Avec sa proposition de résolution, Danielle Bousquet aimerait rassurer Kim, Cathy, et tous les autres. C'est pour leur tendre la main qu'elle propose sa résolution, avec le parlementaire UMP Guy Geoffroy. "La France est une République dans laquelle on ne doit pas pouvoir vendre son corps pour vivre. Cela me semble être contraire à la dignité humaine ", explique la députée bretonne. Elle rêve de révolutionner les mentalités. "Nous ne voulons pas pénaliser les clients comme étant un objectif premier. Les deux mois de prison et 3750 euros seraient une sanction in fine. Ce que nous voulons surtout c'est éduquer les clients, qu'ils comprennent que le corps humain n'est pas une marchandise ". Pour éduquer les clients, Danielle Bousquet imagine des stages, "sur le modèle des stages pour retrouver les points de son permis ". "Mais il est temps que la sanction change de camp" .

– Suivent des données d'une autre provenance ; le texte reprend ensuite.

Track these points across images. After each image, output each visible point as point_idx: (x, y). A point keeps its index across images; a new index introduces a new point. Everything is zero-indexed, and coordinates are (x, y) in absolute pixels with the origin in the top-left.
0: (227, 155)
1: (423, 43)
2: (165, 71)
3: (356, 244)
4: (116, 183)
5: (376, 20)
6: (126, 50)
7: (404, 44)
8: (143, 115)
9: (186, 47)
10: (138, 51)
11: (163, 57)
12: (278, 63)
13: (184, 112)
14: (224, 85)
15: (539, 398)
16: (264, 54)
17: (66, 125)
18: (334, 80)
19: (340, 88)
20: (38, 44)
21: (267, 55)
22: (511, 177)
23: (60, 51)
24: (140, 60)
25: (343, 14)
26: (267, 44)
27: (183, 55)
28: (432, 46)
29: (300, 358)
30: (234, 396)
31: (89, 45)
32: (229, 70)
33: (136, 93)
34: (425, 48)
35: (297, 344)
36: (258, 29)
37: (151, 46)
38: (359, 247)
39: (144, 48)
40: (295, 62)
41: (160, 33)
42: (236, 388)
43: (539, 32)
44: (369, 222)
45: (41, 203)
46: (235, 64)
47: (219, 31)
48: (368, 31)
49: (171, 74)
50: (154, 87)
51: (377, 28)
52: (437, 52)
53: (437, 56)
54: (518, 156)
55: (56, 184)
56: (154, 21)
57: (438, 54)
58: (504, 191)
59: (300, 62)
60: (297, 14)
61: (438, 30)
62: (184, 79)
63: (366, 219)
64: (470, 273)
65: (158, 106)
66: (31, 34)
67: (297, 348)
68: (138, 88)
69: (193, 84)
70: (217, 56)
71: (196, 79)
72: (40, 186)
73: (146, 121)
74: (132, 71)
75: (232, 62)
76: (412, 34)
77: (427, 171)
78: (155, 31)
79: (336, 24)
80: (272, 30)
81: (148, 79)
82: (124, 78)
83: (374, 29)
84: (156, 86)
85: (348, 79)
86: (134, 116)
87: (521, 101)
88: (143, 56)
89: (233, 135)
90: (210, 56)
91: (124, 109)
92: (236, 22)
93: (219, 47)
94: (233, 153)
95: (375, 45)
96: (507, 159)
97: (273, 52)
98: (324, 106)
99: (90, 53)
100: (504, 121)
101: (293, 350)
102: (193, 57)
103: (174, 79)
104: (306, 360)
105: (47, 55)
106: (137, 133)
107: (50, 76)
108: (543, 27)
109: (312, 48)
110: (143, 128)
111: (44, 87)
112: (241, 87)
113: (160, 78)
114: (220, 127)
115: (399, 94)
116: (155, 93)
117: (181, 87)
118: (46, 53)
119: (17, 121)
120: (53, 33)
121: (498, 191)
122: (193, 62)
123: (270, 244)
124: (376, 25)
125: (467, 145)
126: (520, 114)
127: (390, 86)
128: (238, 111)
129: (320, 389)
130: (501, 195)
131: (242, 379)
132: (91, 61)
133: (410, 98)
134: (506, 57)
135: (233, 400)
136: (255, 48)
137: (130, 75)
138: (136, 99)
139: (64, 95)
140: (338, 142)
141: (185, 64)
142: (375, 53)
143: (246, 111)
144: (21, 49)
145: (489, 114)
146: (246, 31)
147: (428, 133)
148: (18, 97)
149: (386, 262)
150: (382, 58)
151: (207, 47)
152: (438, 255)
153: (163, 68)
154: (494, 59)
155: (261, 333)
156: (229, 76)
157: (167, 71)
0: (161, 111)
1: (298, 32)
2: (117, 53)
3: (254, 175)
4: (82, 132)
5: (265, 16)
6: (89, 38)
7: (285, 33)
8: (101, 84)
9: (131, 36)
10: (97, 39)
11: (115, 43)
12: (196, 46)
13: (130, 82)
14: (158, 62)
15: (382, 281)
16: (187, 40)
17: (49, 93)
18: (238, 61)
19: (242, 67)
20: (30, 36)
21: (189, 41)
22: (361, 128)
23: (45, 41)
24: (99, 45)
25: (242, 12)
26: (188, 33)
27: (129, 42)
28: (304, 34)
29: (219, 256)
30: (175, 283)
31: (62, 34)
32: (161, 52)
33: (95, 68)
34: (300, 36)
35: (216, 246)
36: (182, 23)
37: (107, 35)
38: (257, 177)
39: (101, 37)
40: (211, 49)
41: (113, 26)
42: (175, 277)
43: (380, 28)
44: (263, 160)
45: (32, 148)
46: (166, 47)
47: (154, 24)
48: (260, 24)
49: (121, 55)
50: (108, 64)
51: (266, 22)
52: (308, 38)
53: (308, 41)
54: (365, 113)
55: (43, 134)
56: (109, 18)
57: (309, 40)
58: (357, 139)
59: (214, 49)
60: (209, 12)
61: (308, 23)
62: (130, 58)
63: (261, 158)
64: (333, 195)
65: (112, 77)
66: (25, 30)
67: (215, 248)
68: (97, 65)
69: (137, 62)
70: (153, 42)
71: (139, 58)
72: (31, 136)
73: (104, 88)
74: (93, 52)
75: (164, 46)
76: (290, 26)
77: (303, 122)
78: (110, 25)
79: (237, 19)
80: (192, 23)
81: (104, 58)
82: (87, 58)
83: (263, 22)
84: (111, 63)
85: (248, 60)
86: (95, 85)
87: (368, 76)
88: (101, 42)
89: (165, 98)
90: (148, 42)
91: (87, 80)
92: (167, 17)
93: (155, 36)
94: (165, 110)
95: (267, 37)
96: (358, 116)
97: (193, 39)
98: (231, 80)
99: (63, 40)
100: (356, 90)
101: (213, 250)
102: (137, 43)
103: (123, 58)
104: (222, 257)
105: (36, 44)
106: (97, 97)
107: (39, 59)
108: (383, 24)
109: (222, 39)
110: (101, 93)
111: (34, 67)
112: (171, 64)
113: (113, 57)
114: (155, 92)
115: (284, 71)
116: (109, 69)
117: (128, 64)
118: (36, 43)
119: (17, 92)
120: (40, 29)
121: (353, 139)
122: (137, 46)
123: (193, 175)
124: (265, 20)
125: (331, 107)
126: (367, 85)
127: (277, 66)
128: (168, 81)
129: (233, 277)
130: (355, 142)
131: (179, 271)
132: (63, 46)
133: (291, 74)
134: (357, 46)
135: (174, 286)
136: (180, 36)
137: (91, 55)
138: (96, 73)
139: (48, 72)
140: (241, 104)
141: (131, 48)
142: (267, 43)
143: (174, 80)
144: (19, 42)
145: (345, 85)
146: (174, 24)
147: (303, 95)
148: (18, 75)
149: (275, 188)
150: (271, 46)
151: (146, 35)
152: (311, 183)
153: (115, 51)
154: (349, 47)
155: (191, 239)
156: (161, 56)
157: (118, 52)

Seul le proxénétisme est interdit à ce jour en France. Mais depuis 2003, et la loi voulue par Nicolas Sarkozy, les prostituées payaient déjà des amendes de plus de 3000 euros, pour racolage. Danielle Bousquet propose, elle, de donner des papiers aux prostituées qui n'en ont pas, de leur offrir un apprentissage pour vivre autrement qu'en vendant leurs corps. "L'abolitionnisme de la prostitution est la seule voie digne" insiste la députée, qui cite son modèle, la Suède.

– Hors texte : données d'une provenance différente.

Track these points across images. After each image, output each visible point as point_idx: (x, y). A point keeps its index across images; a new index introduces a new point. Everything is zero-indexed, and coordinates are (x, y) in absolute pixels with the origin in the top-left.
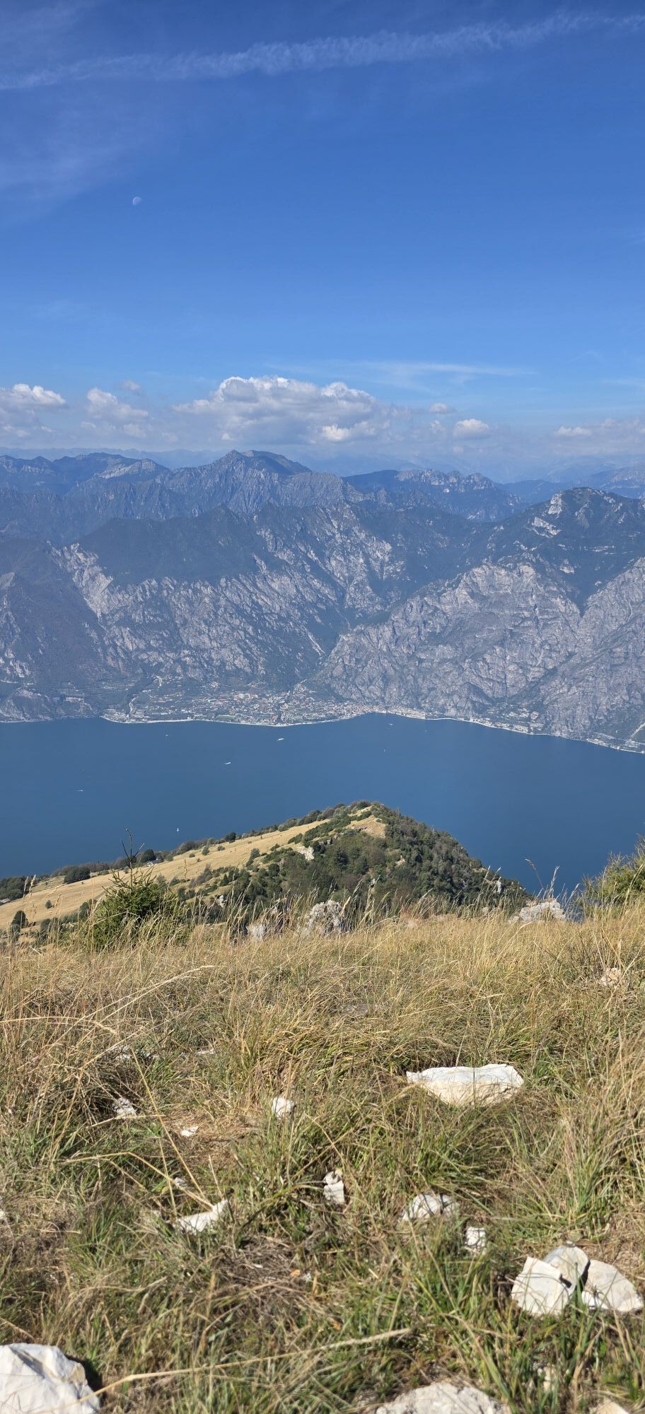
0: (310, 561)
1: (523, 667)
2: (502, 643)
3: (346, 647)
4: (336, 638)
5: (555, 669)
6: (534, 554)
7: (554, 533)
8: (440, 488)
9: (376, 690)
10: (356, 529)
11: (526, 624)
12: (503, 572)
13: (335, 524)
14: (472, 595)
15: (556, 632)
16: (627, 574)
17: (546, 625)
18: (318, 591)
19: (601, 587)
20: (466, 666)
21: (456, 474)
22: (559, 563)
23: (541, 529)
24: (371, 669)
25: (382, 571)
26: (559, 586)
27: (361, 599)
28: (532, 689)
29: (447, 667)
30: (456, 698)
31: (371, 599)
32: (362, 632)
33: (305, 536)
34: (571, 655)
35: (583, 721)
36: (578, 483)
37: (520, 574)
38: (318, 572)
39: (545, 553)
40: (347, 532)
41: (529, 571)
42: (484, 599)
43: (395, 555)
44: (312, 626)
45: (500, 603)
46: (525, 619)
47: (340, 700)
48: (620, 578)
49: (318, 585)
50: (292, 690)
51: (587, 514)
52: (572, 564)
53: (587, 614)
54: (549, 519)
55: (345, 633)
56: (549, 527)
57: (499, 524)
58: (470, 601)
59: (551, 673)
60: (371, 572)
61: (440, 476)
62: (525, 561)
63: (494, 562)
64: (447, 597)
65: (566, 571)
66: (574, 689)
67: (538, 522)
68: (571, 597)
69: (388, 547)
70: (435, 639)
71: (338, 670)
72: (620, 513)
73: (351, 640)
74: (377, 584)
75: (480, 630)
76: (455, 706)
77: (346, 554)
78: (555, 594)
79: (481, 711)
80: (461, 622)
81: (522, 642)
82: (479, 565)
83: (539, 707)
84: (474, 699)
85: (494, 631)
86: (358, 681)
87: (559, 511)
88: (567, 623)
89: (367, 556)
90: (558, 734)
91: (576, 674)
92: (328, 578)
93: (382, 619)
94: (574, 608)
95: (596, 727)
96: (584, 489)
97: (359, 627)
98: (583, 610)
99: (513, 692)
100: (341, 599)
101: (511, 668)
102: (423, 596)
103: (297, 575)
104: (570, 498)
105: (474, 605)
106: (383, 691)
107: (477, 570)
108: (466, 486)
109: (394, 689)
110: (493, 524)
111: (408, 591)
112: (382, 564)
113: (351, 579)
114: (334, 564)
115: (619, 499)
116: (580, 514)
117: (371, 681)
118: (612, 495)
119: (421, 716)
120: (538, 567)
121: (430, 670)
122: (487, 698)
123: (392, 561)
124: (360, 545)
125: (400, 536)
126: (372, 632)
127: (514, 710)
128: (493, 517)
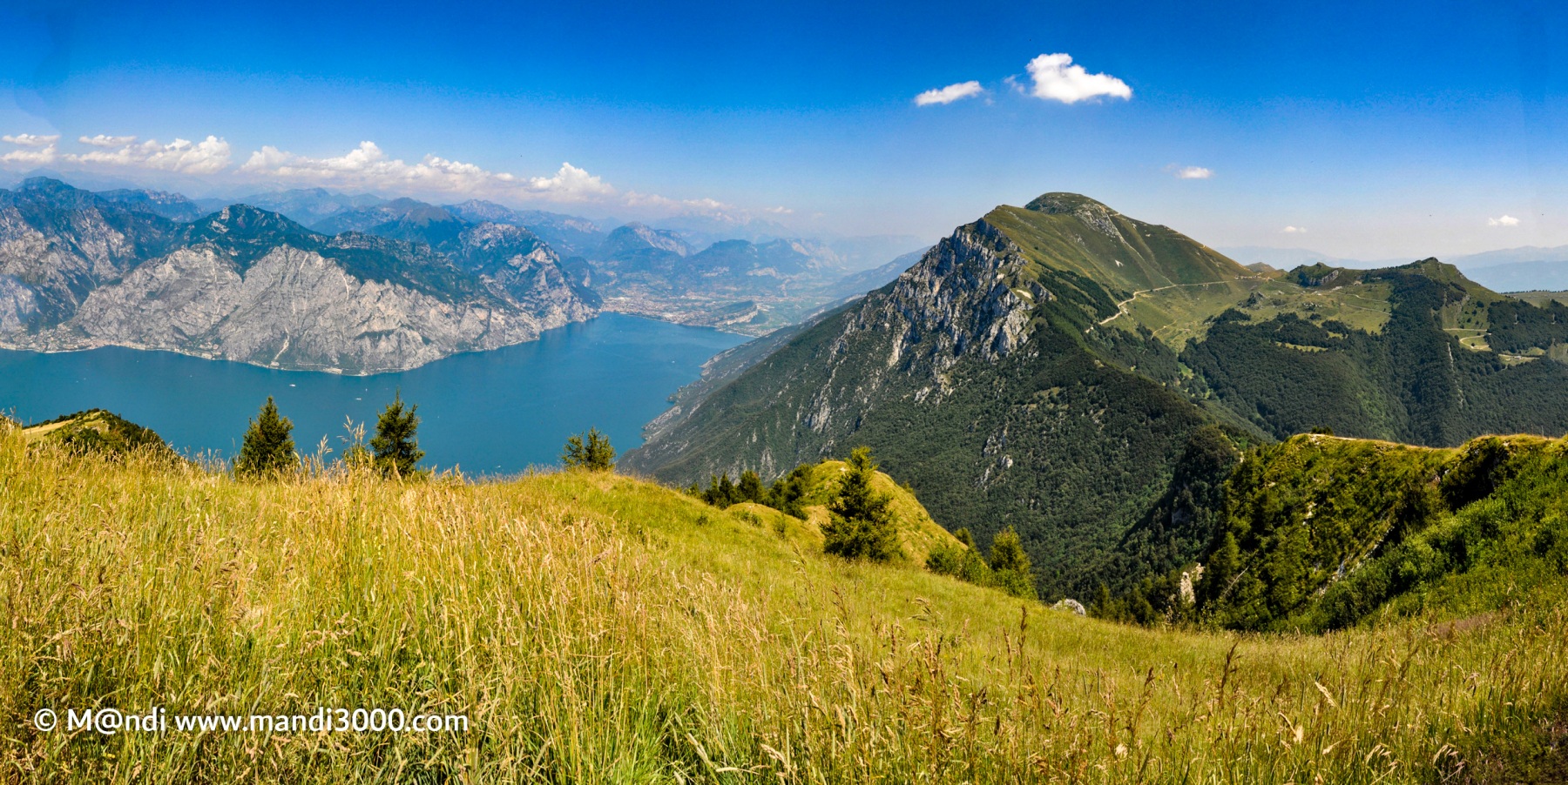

A Stockholm, où les clients des prostituées risquent de se retrouver derrière des barreaux, la prostitution a diminué de moitié, en douze ans à peine. En Italie ou en Espagne, elle a explosé, avec quelque 500.000 travailleurs et travailleuses du sexe. Ou plutôt, des "esclaves " du sexe, pour la députée abolitionniste.